Haven’t we all written Fibonacci sequence generators, sorting and searching algorithms and a handful of data-structures while learning to program? What’s common in these problems is their simplicity. I almost said triviality, but there are nuances that the beginner will stumble in and, hopefully, learn from. (And isn’t that the whole point of the exercise anyway?)
Fibonacci is a great introduction to recursion. Sorting teaches us the fundamentals of algorithms, complexity and of course data-structures and searching. We learn that not all ways of organizing data are born equal. Linked lists have a leg over arrays some of the time, but their ranks are reversed at other times.
This is how we learn about our tools and how to use them and when. It’s the equivalent of painting fences. Without these mental gymnastics we’d have to open up textbooks and look up for “how to find duplicates in two sets” or wonder why the data is sometimes shuffled around, but not always (hint: dictionaries typically don’t preserve order, unless you use one that explicitly guarantees order).
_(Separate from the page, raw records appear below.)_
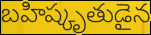
బహిష్కృతుడైన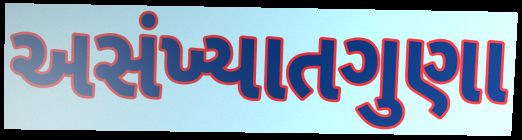
અસંખ્યાતગુણાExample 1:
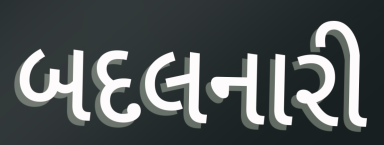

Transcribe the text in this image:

બદલનારી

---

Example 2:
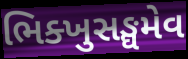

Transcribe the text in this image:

ભિક્ખુસઙ્ઘમેવ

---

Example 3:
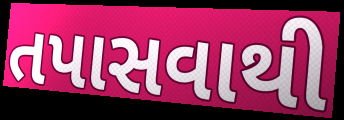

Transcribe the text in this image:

તપાસવાથી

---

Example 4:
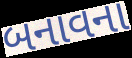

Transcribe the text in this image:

બનાવના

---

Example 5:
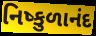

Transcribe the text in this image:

નિષ્કુળાનંદ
The answer to “why is our product all of a sudden too slow and customers are complaining now when it was lightning fast for years?” isn’t in any textbook. However, if one assumes the customer data might have doubled, a seasoned programmer would first check for a quadratic algorithm (or worse) somewhere in the code-path.
While there is no doubt, at least in my mind, that it’s absolutely necessary to work out all these contrived problems, from writing a 4-operation calculator with an expression parser to solving wick wack woe, I think we should include a whole other genre of problems in our training kits.
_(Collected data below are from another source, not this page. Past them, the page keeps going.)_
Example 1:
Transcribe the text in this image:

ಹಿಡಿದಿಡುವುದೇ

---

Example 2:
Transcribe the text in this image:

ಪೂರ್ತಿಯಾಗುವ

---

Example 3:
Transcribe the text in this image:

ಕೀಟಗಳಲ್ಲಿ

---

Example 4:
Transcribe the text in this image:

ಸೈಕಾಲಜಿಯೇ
There is a group of problems that, as far as we know, have no solutions. That is, the solution is known to be found only by brute force or an approximation exists using heuristics (basically trial-and-error or some form of genetic algorithm.) There is the obvious usual-suspects, the NP-Complete folk. But not only. There are algorithms that run in quadratic and polynomial time that aren’t practical beyond some size.
There is no better way to get a very real feel of what it means for an algorithm to run in quadratic time than to actually write the code and see how you age as your machine churns away hopelessly, all the while another algorithm with a lower complexity has just finished.
Take Quick sort for example. Implementing the textbook algorithm will work swiftly, that is, until you feed it sorted data. Multiplication using the school-method is simple and elegant, until you apply it to large numbers. Trying to optimize such a primitive algorithm is very instructive. It teaches you that it’s not about optimization; the complexity is inherent. Yet, we don’t use Merge sort with its O(n log n) worst case performance and default to Quick sort with its O(n2) worst case characteristic. This is not at all obvious to a beginner, and even for many experienced programmers. Theory and practice sometimes do part ways. And that’s yet another important lesson.
Without attempting to solve a travelling salesman problem or a knapsack problem we are in danger of never really understanding why complexity is important. Why some algorithms are hopeless and will get back to haunt you one day, while others seem to be stuck in their misery and can hardly be improved.
And what better way to understand how and, more importantly, why modern cryptography works than to try to factorize numbers? Searching for prime numbers is yet another long-time problem that only recently it was proved that primality testing is polynomial, and how is all that related to one-way functions.
There is also another purpose to this exercise. It’s not obvious where the difficulty of solving these unsolved problems is. At first sight almost anyone presented by such a problem will come up with some solution of sorts. It’s not until much later, and with much mental effort, that one does notice the errors of their ways. It might be a hidden complexity that they introduced in their algorithm while being oblivious to it that negated the gains they scored elsewhere. It might be that the obvious or straight-forward solution misses a very simple, but equally crucial, case. Or, it may be that their solution is broken in one way or another. Either way, it’s not enough to know about the problems, their status and move on. There is much to be learned from solving unsolved problems.
But why stop there? Why stop at the travelling salesman or a variation of the knapsack problem? While we’re at it, let’s introduce non-computability and noncomputable functions.
I’m sure these topics are very well studied in some grad schools. But the average CS school undergrad would probably firmly believe the fastest growing functions are the exponential. (I still have to get a different answer during an interview.) Whatever happened to Busy Beavers? Apparently, a noncomputable can actually grow faster than any computable function! Now try to beat that in the department of slow algorithms.
I think it would be a great service to our industry if every once in a while the school assigns an unsolvable problem. Send the students home with a travelling salesman problem or two and ask them to bring in the numbers the next week. It’d prove much more instructive to see the 5-city problem solved in seconds while the 25-city…
And who knows, we might as well get a Dantzig moment! (Incidentally, he‘s the inventor of Simplex, the single most useful algorithm in optimization.)